··· Input ···

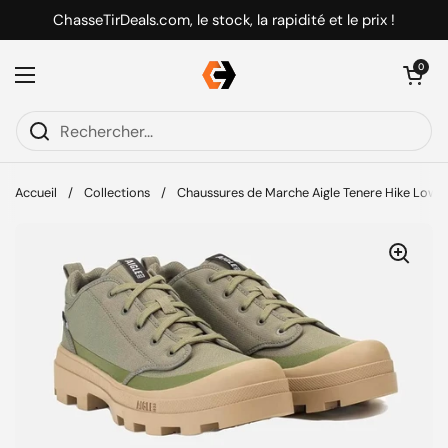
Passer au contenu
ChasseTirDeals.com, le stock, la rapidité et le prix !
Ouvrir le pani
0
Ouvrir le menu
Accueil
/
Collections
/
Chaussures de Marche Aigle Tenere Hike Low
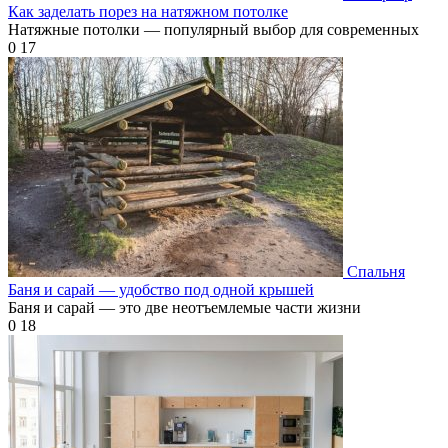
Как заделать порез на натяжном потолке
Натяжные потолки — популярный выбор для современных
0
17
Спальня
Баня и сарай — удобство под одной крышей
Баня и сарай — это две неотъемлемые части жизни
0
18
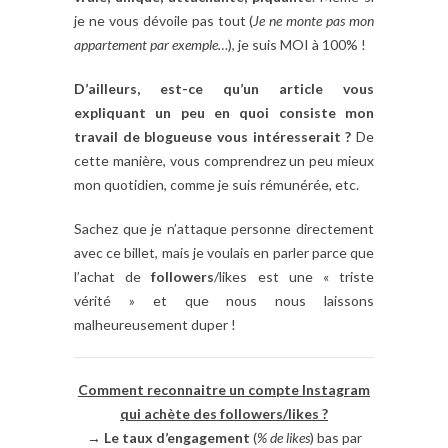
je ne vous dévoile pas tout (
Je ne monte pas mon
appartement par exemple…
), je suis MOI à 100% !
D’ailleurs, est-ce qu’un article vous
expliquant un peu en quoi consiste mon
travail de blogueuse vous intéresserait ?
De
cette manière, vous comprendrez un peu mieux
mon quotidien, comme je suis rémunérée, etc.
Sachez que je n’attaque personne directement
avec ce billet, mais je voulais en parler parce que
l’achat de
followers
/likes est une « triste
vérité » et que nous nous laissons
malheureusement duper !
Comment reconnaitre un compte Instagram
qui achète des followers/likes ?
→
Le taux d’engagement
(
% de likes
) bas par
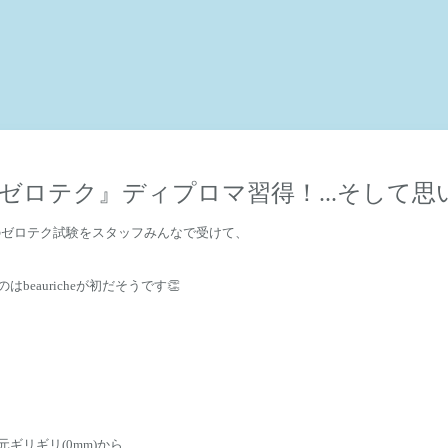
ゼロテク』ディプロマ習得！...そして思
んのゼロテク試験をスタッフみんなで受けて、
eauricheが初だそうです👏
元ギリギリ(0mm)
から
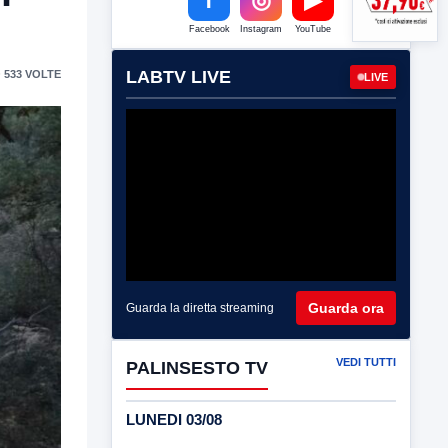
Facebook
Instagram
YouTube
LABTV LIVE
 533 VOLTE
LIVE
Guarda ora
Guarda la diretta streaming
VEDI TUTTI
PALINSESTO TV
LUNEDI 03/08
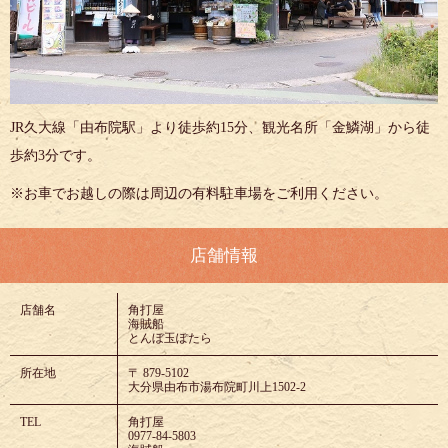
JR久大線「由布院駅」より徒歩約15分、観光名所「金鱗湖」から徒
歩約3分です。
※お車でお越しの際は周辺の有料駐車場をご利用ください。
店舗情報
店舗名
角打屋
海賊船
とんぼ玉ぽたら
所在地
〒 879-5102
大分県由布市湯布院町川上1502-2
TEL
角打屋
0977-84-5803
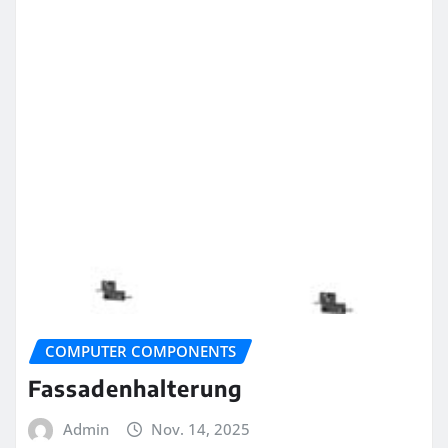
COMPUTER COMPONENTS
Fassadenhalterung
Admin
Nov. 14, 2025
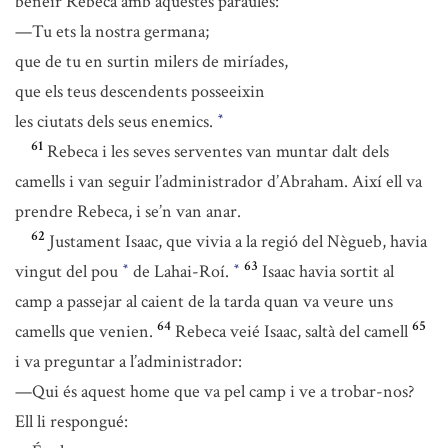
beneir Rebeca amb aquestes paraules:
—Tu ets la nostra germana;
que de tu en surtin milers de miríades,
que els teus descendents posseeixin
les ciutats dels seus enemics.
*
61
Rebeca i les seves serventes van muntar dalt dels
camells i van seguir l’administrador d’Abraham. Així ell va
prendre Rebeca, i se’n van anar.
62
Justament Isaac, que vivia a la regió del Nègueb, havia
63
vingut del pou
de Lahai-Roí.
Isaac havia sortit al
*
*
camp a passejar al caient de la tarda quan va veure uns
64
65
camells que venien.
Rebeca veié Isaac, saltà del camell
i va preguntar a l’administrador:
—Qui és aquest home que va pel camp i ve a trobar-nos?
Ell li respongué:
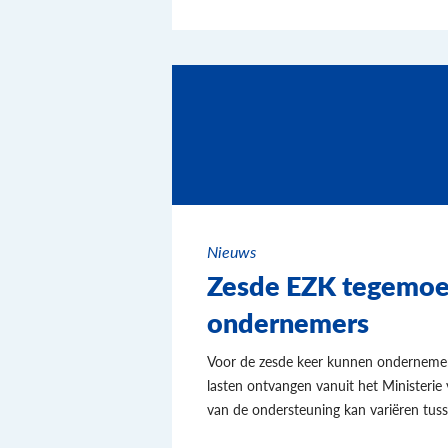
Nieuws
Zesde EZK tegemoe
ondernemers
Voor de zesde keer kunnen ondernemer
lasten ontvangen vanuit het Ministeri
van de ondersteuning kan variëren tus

···

**Exercise details**
Copy every record exactly, but skip the pictures.

**Solution to this task**
Passer au contenu
ChasseTirDeals.com, le stock, la rapidité et le prix !
Ouvrir le pani
0
Ouvrir le menu
Accueil
/
Collections
/
Chaussures de Marche Aigle Tenere Hike Low
Как заделать порез на натяжном потолке
Натяжные потолки — популярный выбор для современных
0
17
Спальня
Баня и сарай — удобство под одной крышей
Баня и сарай — это две неотъемлемые части жизни
0
18
je ne vous dévoile pas tout (
Je ne monte pas mon
appartement par exemple…
), je suis MOI à 100% !
D’ailleurs, est-ce qu’un article vous
expliquant un peu en quoi consiste mon
travail de blogueuse vous intéresserait ?
De
cette manière, vous comprendrez un peu mieux
mon quotidien, comme je suis rémunérée, etc.
Sachez que je n’attaque personne directement
avec ce billet, mais je voulais en parler parce que
l’achat de
followers
/likes est une « triste
vérité » et que nous nous laissons
malheureusement duper !
Comment reconnaitre un compte Instagram
qui achète des followers/likes ?
→
Le taux d’engagement
(
% de likes
) bas par
ゼロテク』ディプロマ習得！...そして思
んのゼロテク試験をスタッフみんなで受けて、
eauricheが初だそうです👏
元ギリギリ(0mm)
から
Facebook
Instagram
YouTube
LABTV LIVE
 533 VOLTE
LIVE
Guarda ora
Guarda la diretta streaming
VEDI TUTTI
PALINSESTO TV
LUNEDI 03/08
JR久大線「由布院駅」より徒歩約15分、観光名所「金鱗湖」から徒
歩約3分です。
※お車でお越しの際は周辺の有料駐車場をご利用ください。
店舗情報
店舗名
角打屋
海賊船
とんぼ玉ぽたら
所在地
〒 879-5102
大分県由布市湯布院町川上1502-2
TEL
角打屋
0977-84-5803
COMPUTER COMPONENTS
Fassadenhalterung
Admin
Nov. 14, 2025
beneir Rebeca amb aquestes paraules:
—Tu ets la nostra germana;
que de tu en surtin milers de miríades,
que els teus descendents posseeixin
les ciutats dels seus enemics.
*
61
Rebeca i les seves serventes van muntar dalt dels
camells i van seguir l’administrador d’Abraham. Així ell va
prendre Rebeca, i se’n van anar.
62
Justament Isaac, que vivia a la regió del Nègueb, havia
63
vingut del pou
de Lahai-Roí.
Isaac havia sortit al
*
*
camp a passejar al caient de la tarda quan va veure uns
64
65
camells que venien.
Rebeca veié Isaac, saltà del camell
i va preguntar a l’administrador:
—Qui és aquest home que va pel camp i ve a trobar-nos?
Ell li respongué:
Nieuws
Zesde EZK tegemoe
ondernemers
Voor de zesde keer kunnen ondernemer
lasten ontvangen vanuit het Ministeri
van de ondersteuning kan variëren tus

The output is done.